== TEXT PASSAGE ==

# # #

Adventures of Jack Abramoff -- an ugly story



The glistening slime trail left by lobbyist Jack Abramoff leads to an infamous homicide scene in South Florida.

And while the indicted bosom buddy of indicted Rep. Tom DeLay says he had nothing to do with the mob-style execution of casino fleet founder Gus Boulis, Abramoff probably wasn't turning cartwheels when three men were recently charged with murdering Boulis back in February 2001.

One of the defendants is Anthony ''Big Tony'' Moscatiello, identified by police as an associate of the Gambino crime family. Moscatiello is a longtime pal with lawyer Adam Kidan, who was Abramoff's partner in what prosecutors say was a fraudulent purchase of Fort Lauderdale-based SunCruz casinos from Boulis.

Kidan and Abramoff go way back. At the Georgetown Law Center they were both members of the College Republicans.

Abramoff grew up to be a big-time GOP operative whose friendship with House Speaker DeLay opened doors to all sorts of wondrous opportunities. For example, his lobby firm received $66 million in fees from Indian tribes that either wanted to set up casino operations, or block rival tribes from doing the same.

# # #

== WORK TO COMPLETE ==
1. For each of these statements, say whether it agrees with the article about Jack Abramoff, and quote the words of the article that settle it: (a) Kidan and Abramoff were both members of the College Republicans at the Georgetown Law Center. (b) Police identified Moscatiello as an associate of the Genovese crime family. (c) Abramoff's lobby firm received $66 million in fees from Indian tribes.
2. Transcribe the part of the article about Jack Abramoff between "Adventures of Jack" and "in February 2001.", inclusive.
The rows are separate material and have no connection to the article about Jack Abramoff.

# # #

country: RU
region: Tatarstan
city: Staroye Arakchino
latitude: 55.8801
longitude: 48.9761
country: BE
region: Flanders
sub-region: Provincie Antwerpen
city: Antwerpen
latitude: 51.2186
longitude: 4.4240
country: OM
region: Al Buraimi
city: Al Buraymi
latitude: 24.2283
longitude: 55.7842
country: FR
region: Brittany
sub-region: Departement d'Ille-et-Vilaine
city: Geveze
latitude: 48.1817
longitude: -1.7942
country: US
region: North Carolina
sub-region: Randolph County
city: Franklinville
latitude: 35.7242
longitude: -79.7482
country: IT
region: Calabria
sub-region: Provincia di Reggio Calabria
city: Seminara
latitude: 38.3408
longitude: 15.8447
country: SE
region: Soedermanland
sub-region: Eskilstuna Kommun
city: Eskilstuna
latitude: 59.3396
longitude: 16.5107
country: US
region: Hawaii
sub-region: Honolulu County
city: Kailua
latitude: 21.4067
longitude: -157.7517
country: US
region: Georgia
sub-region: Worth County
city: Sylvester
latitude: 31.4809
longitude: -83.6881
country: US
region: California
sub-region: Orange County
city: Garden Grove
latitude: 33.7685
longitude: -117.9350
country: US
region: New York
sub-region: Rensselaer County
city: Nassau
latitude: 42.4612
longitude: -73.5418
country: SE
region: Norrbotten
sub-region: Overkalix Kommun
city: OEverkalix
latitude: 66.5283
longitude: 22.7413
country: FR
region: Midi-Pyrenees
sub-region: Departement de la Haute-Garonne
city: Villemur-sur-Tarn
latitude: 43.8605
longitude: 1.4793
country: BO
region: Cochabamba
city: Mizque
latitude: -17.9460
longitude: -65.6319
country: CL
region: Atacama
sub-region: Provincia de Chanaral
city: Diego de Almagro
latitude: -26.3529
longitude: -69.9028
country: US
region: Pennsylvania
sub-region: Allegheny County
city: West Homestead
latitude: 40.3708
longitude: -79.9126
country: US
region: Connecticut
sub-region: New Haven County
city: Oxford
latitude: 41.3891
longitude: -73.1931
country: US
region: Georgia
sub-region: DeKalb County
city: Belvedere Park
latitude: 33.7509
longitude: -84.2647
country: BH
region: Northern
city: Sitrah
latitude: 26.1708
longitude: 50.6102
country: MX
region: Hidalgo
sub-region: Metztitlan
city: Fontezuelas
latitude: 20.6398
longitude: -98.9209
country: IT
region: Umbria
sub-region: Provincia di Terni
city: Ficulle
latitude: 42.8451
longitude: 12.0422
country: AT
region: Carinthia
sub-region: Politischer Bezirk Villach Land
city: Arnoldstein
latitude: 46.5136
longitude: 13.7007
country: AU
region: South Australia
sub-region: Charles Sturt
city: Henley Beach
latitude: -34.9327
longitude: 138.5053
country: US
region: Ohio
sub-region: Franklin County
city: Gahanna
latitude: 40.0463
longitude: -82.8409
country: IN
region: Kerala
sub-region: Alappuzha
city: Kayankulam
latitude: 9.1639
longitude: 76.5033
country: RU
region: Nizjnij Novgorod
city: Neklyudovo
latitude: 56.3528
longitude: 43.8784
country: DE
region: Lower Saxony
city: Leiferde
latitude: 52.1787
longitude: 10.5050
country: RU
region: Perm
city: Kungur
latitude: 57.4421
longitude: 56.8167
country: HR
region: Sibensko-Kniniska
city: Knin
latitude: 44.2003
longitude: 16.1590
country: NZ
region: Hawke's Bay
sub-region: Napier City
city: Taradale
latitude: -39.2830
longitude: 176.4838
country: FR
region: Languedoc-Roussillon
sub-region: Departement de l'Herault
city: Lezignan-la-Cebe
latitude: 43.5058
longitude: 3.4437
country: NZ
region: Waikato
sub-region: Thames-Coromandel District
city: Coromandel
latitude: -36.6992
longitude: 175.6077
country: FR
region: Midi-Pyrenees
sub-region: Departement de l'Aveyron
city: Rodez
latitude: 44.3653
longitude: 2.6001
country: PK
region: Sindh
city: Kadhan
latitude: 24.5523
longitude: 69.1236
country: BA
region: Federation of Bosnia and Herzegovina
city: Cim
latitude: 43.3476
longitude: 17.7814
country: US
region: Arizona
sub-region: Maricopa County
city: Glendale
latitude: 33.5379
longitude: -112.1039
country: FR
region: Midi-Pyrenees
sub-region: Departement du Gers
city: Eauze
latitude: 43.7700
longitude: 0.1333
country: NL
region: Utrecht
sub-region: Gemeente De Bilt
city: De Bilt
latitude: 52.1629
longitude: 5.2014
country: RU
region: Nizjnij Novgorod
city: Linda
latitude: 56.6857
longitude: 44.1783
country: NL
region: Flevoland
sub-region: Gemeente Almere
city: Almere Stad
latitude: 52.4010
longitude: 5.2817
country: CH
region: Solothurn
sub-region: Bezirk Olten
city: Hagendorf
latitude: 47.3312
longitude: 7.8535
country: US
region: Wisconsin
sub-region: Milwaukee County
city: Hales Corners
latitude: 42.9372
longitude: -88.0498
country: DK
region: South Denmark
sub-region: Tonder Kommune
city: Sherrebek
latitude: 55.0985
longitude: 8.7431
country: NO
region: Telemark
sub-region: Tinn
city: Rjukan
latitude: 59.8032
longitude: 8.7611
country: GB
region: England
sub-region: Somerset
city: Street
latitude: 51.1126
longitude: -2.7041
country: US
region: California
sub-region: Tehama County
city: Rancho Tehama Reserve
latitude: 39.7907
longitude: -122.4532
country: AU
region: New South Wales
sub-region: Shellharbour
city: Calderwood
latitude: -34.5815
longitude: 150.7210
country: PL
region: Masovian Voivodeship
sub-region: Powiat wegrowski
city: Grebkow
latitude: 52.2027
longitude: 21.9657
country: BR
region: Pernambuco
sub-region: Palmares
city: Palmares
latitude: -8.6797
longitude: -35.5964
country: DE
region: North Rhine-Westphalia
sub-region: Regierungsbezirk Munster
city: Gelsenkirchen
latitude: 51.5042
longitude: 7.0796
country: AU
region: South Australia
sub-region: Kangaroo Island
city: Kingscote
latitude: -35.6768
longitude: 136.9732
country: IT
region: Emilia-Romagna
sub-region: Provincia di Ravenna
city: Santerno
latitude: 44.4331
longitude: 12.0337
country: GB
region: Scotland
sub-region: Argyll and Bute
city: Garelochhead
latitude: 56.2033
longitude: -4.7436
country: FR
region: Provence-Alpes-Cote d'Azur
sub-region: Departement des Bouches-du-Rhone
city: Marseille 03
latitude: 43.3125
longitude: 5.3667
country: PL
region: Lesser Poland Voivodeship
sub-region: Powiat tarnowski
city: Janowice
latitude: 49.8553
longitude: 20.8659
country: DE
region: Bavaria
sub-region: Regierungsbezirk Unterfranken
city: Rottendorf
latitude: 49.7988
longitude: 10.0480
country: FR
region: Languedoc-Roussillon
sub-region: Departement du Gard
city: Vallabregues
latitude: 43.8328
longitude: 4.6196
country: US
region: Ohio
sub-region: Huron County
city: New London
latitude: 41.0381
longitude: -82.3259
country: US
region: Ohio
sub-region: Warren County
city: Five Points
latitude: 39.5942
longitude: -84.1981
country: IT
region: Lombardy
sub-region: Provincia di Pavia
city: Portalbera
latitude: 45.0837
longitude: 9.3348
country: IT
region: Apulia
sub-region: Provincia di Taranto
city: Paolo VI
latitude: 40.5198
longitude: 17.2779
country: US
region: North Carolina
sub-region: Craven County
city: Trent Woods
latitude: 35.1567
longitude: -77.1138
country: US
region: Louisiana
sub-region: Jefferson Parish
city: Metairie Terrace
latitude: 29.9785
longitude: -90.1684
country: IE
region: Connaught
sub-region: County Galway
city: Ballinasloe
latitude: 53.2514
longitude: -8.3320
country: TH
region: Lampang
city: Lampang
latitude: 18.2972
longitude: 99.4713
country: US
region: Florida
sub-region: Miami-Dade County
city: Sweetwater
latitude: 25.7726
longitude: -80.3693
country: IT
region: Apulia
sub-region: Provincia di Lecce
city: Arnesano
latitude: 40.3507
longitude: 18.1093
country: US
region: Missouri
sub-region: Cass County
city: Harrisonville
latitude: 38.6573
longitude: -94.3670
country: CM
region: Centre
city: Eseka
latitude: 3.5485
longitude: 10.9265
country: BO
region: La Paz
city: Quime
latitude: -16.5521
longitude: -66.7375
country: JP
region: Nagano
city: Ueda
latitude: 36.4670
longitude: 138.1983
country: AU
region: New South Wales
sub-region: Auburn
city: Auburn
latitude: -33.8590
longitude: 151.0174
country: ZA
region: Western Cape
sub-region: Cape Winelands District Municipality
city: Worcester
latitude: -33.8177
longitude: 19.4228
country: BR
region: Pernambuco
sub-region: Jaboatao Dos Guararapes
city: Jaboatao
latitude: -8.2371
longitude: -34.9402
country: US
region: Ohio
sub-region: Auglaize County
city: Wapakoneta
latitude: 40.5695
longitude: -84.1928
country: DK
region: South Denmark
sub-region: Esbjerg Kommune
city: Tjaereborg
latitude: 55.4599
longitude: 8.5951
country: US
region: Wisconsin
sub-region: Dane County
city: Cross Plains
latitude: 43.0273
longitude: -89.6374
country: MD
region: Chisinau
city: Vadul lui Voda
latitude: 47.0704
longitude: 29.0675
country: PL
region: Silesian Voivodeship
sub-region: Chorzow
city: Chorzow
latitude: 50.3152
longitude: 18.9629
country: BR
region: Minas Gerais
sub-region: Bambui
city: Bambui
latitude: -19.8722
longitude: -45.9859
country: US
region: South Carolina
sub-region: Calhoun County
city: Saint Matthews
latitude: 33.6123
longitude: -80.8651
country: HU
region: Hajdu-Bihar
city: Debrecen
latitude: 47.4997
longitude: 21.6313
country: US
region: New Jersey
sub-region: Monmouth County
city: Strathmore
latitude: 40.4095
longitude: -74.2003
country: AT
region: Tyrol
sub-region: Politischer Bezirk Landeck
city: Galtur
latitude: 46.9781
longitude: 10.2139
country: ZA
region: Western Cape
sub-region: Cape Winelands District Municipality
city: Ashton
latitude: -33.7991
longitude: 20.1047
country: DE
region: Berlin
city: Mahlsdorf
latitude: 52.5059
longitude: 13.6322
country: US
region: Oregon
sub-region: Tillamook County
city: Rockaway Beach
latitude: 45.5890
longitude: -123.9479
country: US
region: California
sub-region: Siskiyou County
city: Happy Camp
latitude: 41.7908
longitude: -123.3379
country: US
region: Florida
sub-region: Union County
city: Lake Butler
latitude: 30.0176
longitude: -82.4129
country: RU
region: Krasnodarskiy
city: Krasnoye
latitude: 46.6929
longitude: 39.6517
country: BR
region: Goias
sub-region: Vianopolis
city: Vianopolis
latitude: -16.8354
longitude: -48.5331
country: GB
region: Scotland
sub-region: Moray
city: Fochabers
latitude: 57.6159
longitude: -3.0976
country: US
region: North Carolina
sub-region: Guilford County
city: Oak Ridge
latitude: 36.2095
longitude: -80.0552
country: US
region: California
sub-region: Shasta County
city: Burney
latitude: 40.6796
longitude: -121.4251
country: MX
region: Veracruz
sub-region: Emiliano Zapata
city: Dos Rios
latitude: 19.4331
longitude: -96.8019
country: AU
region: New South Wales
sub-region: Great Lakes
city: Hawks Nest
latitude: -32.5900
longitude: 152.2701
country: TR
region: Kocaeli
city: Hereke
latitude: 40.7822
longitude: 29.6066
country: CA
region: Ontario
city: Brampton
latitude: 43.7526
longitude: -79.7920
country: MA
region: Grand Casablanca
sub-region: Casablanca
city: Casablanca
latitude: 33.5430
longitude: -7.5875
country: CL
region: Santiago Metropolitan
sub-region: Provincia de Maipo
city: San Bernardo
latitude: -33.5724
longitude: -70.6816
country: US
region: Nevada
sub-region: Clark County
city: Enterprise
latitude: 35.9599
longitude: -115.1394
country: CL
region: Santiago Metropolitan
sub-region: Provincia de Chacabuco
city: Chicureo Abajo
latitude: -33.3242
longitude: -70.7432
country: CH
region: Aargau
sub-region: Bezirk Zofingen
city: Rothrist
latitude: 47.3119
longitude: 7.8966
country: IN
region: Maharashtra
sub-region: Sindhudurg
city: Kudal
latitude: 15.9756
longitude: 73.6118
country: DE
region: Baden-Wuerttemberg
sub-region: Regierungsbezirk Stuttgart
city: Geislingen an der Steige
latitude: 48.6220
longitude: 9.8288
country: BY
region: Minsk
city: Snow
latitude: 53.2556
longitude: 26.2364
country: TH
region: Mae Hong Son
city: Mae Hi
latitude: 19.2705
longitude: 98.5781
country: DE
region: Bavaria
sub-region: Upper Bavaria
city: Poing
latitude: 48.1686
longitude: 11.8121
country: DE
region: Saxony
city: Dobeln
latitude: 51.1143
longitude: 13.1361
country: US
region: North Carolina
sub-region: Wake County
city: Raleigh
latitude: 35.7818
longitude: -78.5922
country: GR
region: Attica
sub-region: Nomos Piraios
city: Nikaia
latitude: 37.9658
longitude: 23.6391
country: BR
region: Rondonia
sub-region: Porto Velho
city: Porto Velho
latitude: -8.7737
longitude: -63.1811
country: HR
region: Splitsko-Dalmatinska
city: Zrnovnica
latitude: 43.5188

# # #

== WORKED ANSWERS ==
1.
(a) Yes: "At the Georgetown Law Center they were both members of the College Republicans."
(b) No: "identified by police as an associate of the Gambino crime family."
(c) Yes: "his lobby firm received $66 million in fees from Indian tribes"

2.
Adventures of Jack Abramoff -- an ugly story



The glistening slime trail left by lobbyist Jack Abramoff leads to an infamous homicide scene in South Florida.

And while the indicted bosom buddy of indicted Rep. Tom DeLay says he had nothing to do with the mob-style execution of casino fleet founder Gus Boulis, Abramoff probably wasn't turning cartwheels when three men were recently charged with murdering Boulis back in February 2001.